Ireland’s failure was most acute in Northern Ireland where Catholics were excluded from government, decent housing and good jobs. There were even places like Craigavon where they couldn’t get their dustbins emptied because of the bigotry and ignorance of their sectarian neighbours. Orangemen tramped passed Catholic doors on a regular basis damning the Pope and waving ceremonial swords. The statelet was born and sustained by gerrymandering and Irish nationalism was considered a treachery punishable by murder. The legitimate demand for civil rights and equality were answered by violence and the arrival of British troops added fuel to the fire igniting a Provisional IRA campaign of murder and destruction. In the tragic conflict between 1969 and 2001 around 3,700 people died including 186 children. Four children were killed with their pregnant mothers. The oldest person to die was 91 and living in a Salvation Army home. There were also deaths in Britain, the Irish Republic, the Netherlands, France, Germany and Gibraltar. It is hardly surprising that the victims are not forgotten and survivors find it hard to forgive. Suffering has left a terrible legacy of mistrust and mental illness. Yet even the North has shown itself capable of change and a five-party power-sharing administration is back in place at Stormont. Unionist and nationalist leaders are working together again to tackle outstanding issues like dealing with the past and cultural equality in addition to health, education, housing and economic concerns.
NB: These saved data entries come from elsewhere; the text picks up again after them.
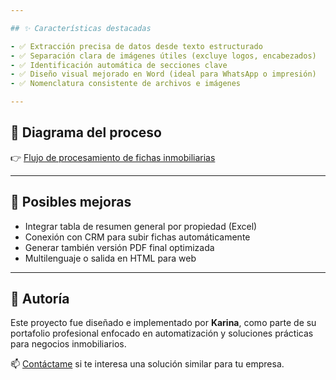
 ```yaml
---

## ✨ Características destacadas

- ✅ Extracción precisa de datos desde texto estructurado
- ✅ Separación clara de imágenes útiles (excluye logos, encabezados)
- ✅ Identificación automática de secciones clave
- ✅ Diseño visual mejorado en Word (ideal para WhatsApp o impresión)
- ✅ Nomenclatura consistente de archivos e imágenes

---
```


## 📸 Diagrama del proceso

👉 [Flujo de procesamiento de fichas inmobiliarias](./Proceso_fig.png)

---

## 🔧 Posibles mejoras

- Integrar tabla de resumen general por propiedad (Excel)
- Conexión con CRM para subir fichas automáticamente
- Generar también versión PDF final optimizada
- Multilenguaje o salida en HTML para web

---

## 👤 Autoría

Este proyecto fue diseñado e implementado por **Karina**, como parte de su portafolio profesional enfocado en automatización y soluciones prácticas para negocios inmobiliarios.

📫 [Contáctame](https://wa.me/525539666431) si te interesa una solución similar para tu empresa.

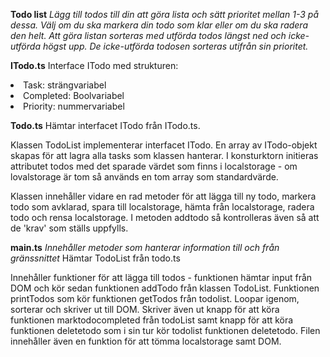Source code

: **Todo list**
*Lägg till todos till din att göra lista och sätt prioritet mellan 1-3 på dessa. Välj om du ska markera din todo som klar eller om du ska radera den helt.*
*Att göra listan sorteras med utförda todos längst ned och icke-utförda högst upp. De icke-utförda todosen sorteras utifrån sin prioritet.*

**ITodo.ts**
Interface ITodo med strukturen:
<li>Task: strängvariabel</li>
<li>Completed: Boolvariabel</li>
<li>Priority: nummervariabel</li>

**Todo.ts**
Hämtar interfacet ITodo från ITodo.ts.

Klassen TodoList implementerar interfacet ITodo. 
En array av ITodo-objekt skapas för att lagra alla tasks som klassen hanterar. 
I konsturktorn initieras attributet todos med det sparade värdet som finns i localstorage - om lovalstorage är tom så används en tom array som standardvärde. 

Klassen innehåller vidare en rad metoder för att lägga till ny todo, markera todo som avklarad, spara till localstorage, hämta från localstorage, radera todo och rensa localstorage. 
I metoden addtodo så kontrolleras även så att de 'krav' som ställs uppfylls.

**main.ts**
*Innehåller metoder som hanterar information till och från gränssnittet*
Hämtar TodoList från todo.ts

Innehåller funktioner för att lägga till todos - funktionen hämtar input från DOM och kör sedan funktionen addTodo från klassen TodoList. 
Funktionen printTodos som kör funktionen getTodos från todolist. Loopar igenom, sorterar och skriver ut till DOM. Skriver även ut knapp för att köra funktionen marktodocompleted från todoList samt knapp för att köra funktionen deletetodo som i sin tur kör todolist funktionen deletetodo. 
Filen innehåller även en funktion för att tömma localstorage samt DOM. 


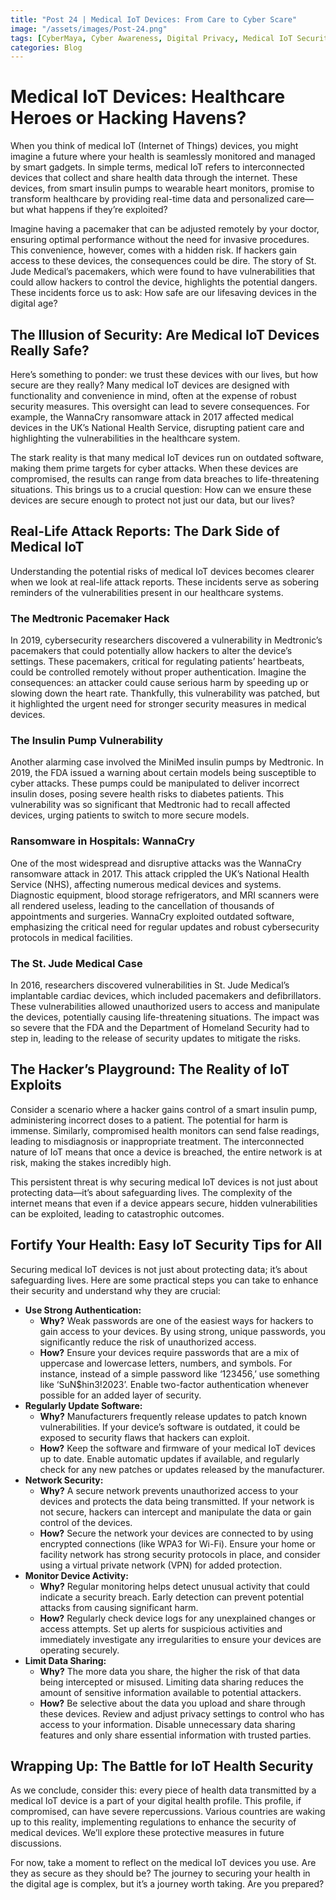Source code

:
 ```yaml
---
title: "Post 24 | Medical IoT Devices: From Care to Cyber Scare"
image: "/assets/images/Post-24.png"
tags: [CyberMaya, Cyber Awareness, Digital Privacy, Medical IoT Security, Medical Security, Medical IoT, IoT Healthcare, Connected Medical Devices, Healthcare Data Security, Healthcare Hacking]
categories: Blog
---
```

# Medical IoT Devices: Healthcare Heroes or Hacking Havens?

When you think of medical IoT (Internet of Things) devices, you might imagine a future where your health is seamlessly monitored and managed by smart gadgets. In simple terms, medical IoT refers to interconnected devices that collect and share health data through the internet. These devices, from smart insulin pumps to wearable heart monitors, promise to transform healthcare by providing real-time data and personalized care—but what happens if they’re exploited?

Imagine having a pacemaker that can be adjusted remotely by your doctor, ensuring optimal performance without the need for invasive procedures. This convenience, however, comes with a hidden risk. If hackers gain access to these devices, the consequences could be dire. The story of St. Jude Medical’s pacemakers, which were found to have vulnerabilities that could allow hackers to control the device, highlights the potential dangers. These incidents force us to ask: How safe are our lifesaving devices in the digital age?

## The Illusion of Security: Are Medical IoT Devices Really Safe?

Here’s something to ponder: we trust these devices with our lives, but how secure are they really? Many medical IoT devices are designed with functionality and convenience in mind, often at the expense of robust security measures. This oversight can lead to severe consequences. For example, the WannaCry ransomware attack in 2017 affected medical devices in the UK’s National Health Service, disrupting patient care and highlighting the vulnerabilities in the healthcare system.

The stark reality is that many medical IoT devices run on outdated software, making them prime targets for cyber attacks. When these devices are compromised, the results can range from data breaches to life-threatening situations. This brings us to a crucial question: How can we ensure these devices are secure enough to protect not just our data, but our lives?

## Real-Life Attack Reports: The Dark Side of Medical IoT

Understanding the potential risks of medical IoT devices becomes clearer when we look at real-life attack reports. These incidents serve as sobering reminders of the vulnerabilities present in our healthcare systems.

### The Medtronic Pacemaker Hack

In 2019, cybersecurity researchers discovered a vulnerability in Medtronic’s pacemakers that could potentially allow hackers to alter the device’s settings. These pacemakers, critical for regulating patients’ heartbeats, could be controlled remotely without proper authentication. Imagine the consequences: an attacker could cause serious harm by speeding up or slowing down the heart rate. Thankfully, this vulnerability was patched, but it highlighted the urgent need for stronger security measures in medical devices.

### The Insulin Pump Vulnerability

Another alarming case involved the MiniMed insulin pumps by Medtronic. In 2019, the FDA issued a warning about certain models being susceptible to cyber attacks. These pumps could be manipulated to deliver incorrect insulin doses, posing severe health risks to diabetes patients. This vulnerability was so significant that Medtronic had to recall affected devices, urging patients to switch to more secure models.

### Ransomware in Hospitals: WannaCry

One of the most widespread and disruptive attacks was the WannaCry ransomware attack in 2017. This attack crippled the UK’s National Health Service (NHS), affecting numerous medical devices and systems. Diagnostic equipment, blood storage refrigerators, and MRI scanners were all rendered useless, leading to the cancellation of thousands of appointments and surgeries. WannaCry exploited outdated software, emphasizing the critical need for regular updates and robust cybersecurity protocols in medical facilities.

### The St. Jude Medical Case

In 2016, researchers discovered vulnerabilities in St. Jude Medical’s implantable cardiac devices, which included pacemakers and defibrillators. These vulnerabilities allowed unauthorized users to access and manipulate the devices, potentially causing life-threatening situations. The impact was so severe that the FDA and the Department of Homeland Security had to step in, leading to the release of security updates to mitigate the risks.

## The Hacker’s Playground: The Reality of IoT Exploits

Consider a scenario where a hacker gains control of a smart insulin pump, administering incorrect doses to a patient. The potential for harm is immense. Similarly, compromised health monitors can send false readings, leading to misdiagnosis or inappropriate treatment. The interconnected nature of IoT means that once a device is breached, the entire network is at risk, making the stakes incredibly high.

This persistent threat is why securing medical IoT devices is not just about protecting data—it’s about safeguarding lives. The complexity of the internet means that even if a device appears secure, hidden vulnerabilities can be exploited, leading to catastrophic outcomes.

## Fortify Your Health: Easy IoT Security Tips for All

Securing medical IoT devices is not just about protecting data; it’s about safeguarding lives. Here are some practical steps you can take to enhance their security and understand why they are crucial:

- **Use Strong Authentication:**
    - **Why?** Weak passwords are one of the easiest ways for hackers to gain access to your devices. By using strong, unique passwords, you significantly reduce the risk of unauthorized access.
    - **How?** Ensure your devices require passwords that are a mix of uppercase and lowercase letters, numbers, and symbols. For instance, instead of a simple password like ‘123456,’ use something like ‘SuN$hin3!2023’. Enable two-factor authentication whenever possible for an added layer of security.
- **Regularly Update Software:**
    - **Why?** Manufacturers frequently release updates to patch known vulnerabilities. If your device’s software is outdated, it could be exposed to security flaws that hackers can exploit.
    - **How?** Keep the software and firmware of your medical IoT devices up to date. Enable automatic updates if available, and regularly check for any new patches or updates released by the manufacturer.
- **Network Security:**
    - **Why?** A secure network prevents unauthorized access to your devices and protects the data being transmitted. If your network is not secure, hackers can intercept and manipulate the data or gain control of the devices.
    - **How?** Secure the network your devices are connected to by using encrypted connections (like WPA3 for Wi-Fi). Ensure your home or facility network has strong security protocols in place, and consider using a virtual private network (VPN) for added protection.
- **Monitor Device Activity:**
    - **Why?** Regular monitoring helps detect unusual activity that could indicate a security breach. Early detection can prevent potential attacks from causing significant harm.
    - **How?** Regularly check device logs for any unexplained changes or access attempts. Set up alerts for suspicious activities and immediately investigate any irregularities to ensure your devices are operating securely.
- **Limit Data Sharing:**
    - **Why?** The more data you share, the higher the risk of that data being intercepted or misused. Limiting data sharing reduces the amount of sensitive information available to potential attackers.
    - **How?** Be selective about the data you upload and share through these devices. Review and adjust privacy settings to control who has access to your information. Disable unnecessary data sharing features and only share essential information with trusted parties.

## Wrapping Up: The Battle for IoT Health Security

As we conclude, consider this: every piece of health data transmitted by a medical IoT device is a part of your digital health profile. This profile, if compromised, can have severe repercussions. Various countries are waking up to this reality, implementing regulations to enhance the security of medical devices. We’ll explore these protective measures in future discussions.

For now, take a moment to reflect on the medical IoT devices you use. Are they as secure as they should be? The journey to securing your health in the digital age is complex, but it’s a journey worth taking. Are you prepared?
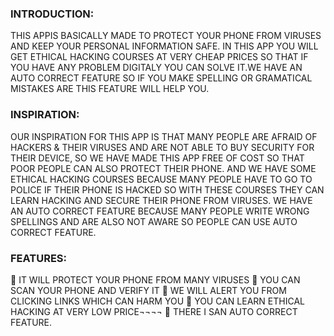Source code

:### INTRODUCTION:  
THIS APPIS BASICALLY MADE TO PROTECT YOUR PHONE FROM VIRUSES AND KEEP YOUR PERSONAL INFORMATION SAFE. IN THIS APP YOU WILL GET ETHICAL HACKING COURSES AT VERY CHEAP PRICES SO THAT IF YOU HAVE ANY PROBLEM DIGITALY YOU CAN SOLVE IT.WE HAVE AN AUTO CORRECT FEATURE SO IF YOU MAKE SPELLING OR GRAMATICAL MISTAKES ARE THIS FEATURE WILL HELP YOU. 
### INSPIRATION:
OUR INSPIRATION FOR THIS APP IS THAT MANY PEOPLE ARE AFRAID OF HACKERS & THEIR VIRUSES AND ARE NOT ABLE TO BUY SECURITY FOR THEIR DEVICE, SO WE HAVE MADE THIS APP FREE OF COST SO THAT POOR PEOPLE CAN ALSO PROTECT THEIR PHONE. AND WE HAVE SOME ETHICAL HACKING COURSES BECAUSE MANY PEOPLE HAVE TO GO TO POLICE IF THEIR PHONE IS HACKED SO WITH THESE COURSES THEY CAN LEARN HACKING AND SECURE THEIR PHONE FROM VIRUSES. WE HAVE AN AUTO CORRECT FEATURE BECAUSE MANY PEOPLE WRITE WRONG SPELLINGS AND ARE ALSO NOT AWARE SO PEOPLE CAN USE AUTO CORRECT FEATURE.
### FEATURES: 
	IT WILL PROTECT YOUR PHONE FROM MANY VIRUSES
	YOU CAN SCAN YOUR PHONE AND VERIFY IT
	WE WILL ALERT YOU FROM CLICKING LINKS WHICH CAN HARM YOU
	YOU CAN LEARN ETHICAL HACKING AT VERY LOW PRICE¬¬¬¬
	THERE I SAN AUTO CORRECT FEATURE.
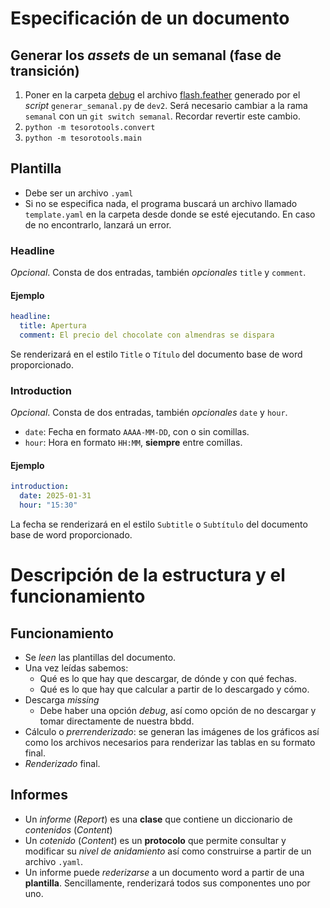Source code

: # Especificación de un documento

## Generar los *assets* de un semanal (fase de transición)
1. Poner en la carpeta [debug](debug) el archivo [flash.feather](debug/flash.feather) generado por el *script* `generar_semanal.py` de `dev2`. Será necesario cambiar a la rama `semanal` con un `git switch semanal`. Recordar revertir este cambio.
2. `python -m tesorotools.convert`
3. `python -m tesorotools.main`

## Plantilla

- Debe ser un archivo `.yaml`
- Si no se especifica nada, el programa buscará un archivo llamado `template.yaml` en la carpeta desde donde se esté ejecutando. En caso de no encontrarlo, lanzará un error.

### Headline
*Opcional*. Consta de dos entradas, también *opcionales* `title` y `comment`.

#### Ejemplo
```yaml
headline:
  title: Apertura
  comment: El precio del chocolate con almendras se dispara
```

Se renderizará en el estilo `Title` o `Título` del documento base de word proporcionado.

### Introduction
*Opcional*. Consta de dos entradas, también *opcionales* `date` y `hour`.

- `date`: Fecha en formato `AAAA-MM-DD`, con o sin comillas.
- `hour`: Hora en formato `HH:MM`, **siempre** entre comillas.

#### Ejemplo
```yaml
introduction:
  date: 2025-01-31
  hour: "15:30"
```

La fecha se renderizará en el estilo `Subtitle` o `Subtítulo` del documento base de word proporcionado.

# Descripción de la estructura y el funcionamiento

## Funcionamiento
- Se *leen* las plantillas del documento.
- Una vez leídas sabemos:
  - Qué es lo que hay que descargar, de dónde y con qué fechas.
  - Qué es lo que hay que calcular a partir de lo descargado y cómo.
- Descarga *missing*
  - Debe haber una opción *debug*, así como opción de no descargar y tomar directamente de nuestra bbdd.
- Cálculo o *prerrenderizado*: se generan las imágenes de los gráficos así como los archivos necesarios para renderizar las tablas en su formato final.
- *Renderizado* final.

## Informes
- Un *informe* (*Report*) es una **clase** que contiene un diccionario de *contenidos* (*Content*)
- Un *cotenido* (*Content*) es un **protocolo** que permite consultar y modificar su *nivel de anidamiento* así como construirse a partir de un archivo `.yaml`.
- Un informe puede *rederizarse* a un documento word a partir de una **plantilla**. Sencillamente, renderizará todos sus componentes uno por uno.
As a journalist for 43 years it has been my good fortune to meet Irish people of all kinds, the narrow bigots of Orange and Green and the visionary leaders who have struggled to drag our people from complacency and despair. I cannot forget my first murder in 1978. A policeman was shot in a butcher’s shop in Castle Street, Belfast. I stood and wondered if the blood among the sawdust was animal or human. It is an image that haunts me yet. My colleague Martin O’Hagan was shot and killed as he walked home with his wife. Another was left with a bullet in his back. Several were struck by army baton rounds. Yet I have enjoyed lunch with Ian Paisley and John Hume and shaken the hands of Martin McGuinness and David Ervine. I have seen death and destruction, grief and injustice at close quarters. I have shed tears or sorrow and raged in anger. But above all, I have witnessed change.
In my 20s, like so many millions before me, I tried to walk away from the land of my birth to seek a better life elsewhere. But instead, I stayed and tried to make my small contribution to this process of change. In my 60s now, I am glad that I did. Despair is a base thing and hope is precious. Change is inevitable and relentless. The growing success of moderate parties at the polls in Northern Ireland is refreshing. Even the strong election result for a left wing Sinn Fein in the Republic is a good sign, a sign that today’s voters want a break with the past and the old parties forged by civil war.
I am more hopeful today than I have ever been. I believe the people of tomorrow’s Ireland, my children and grandchildren, can rise above their differences and work together to solve their problems, that they will stay and continue the good work of my generation, create a peaceful, prosperous and progressive land for all of us who are proud to call themselves Irish.
On St Patrick’s Day, I will drink to that.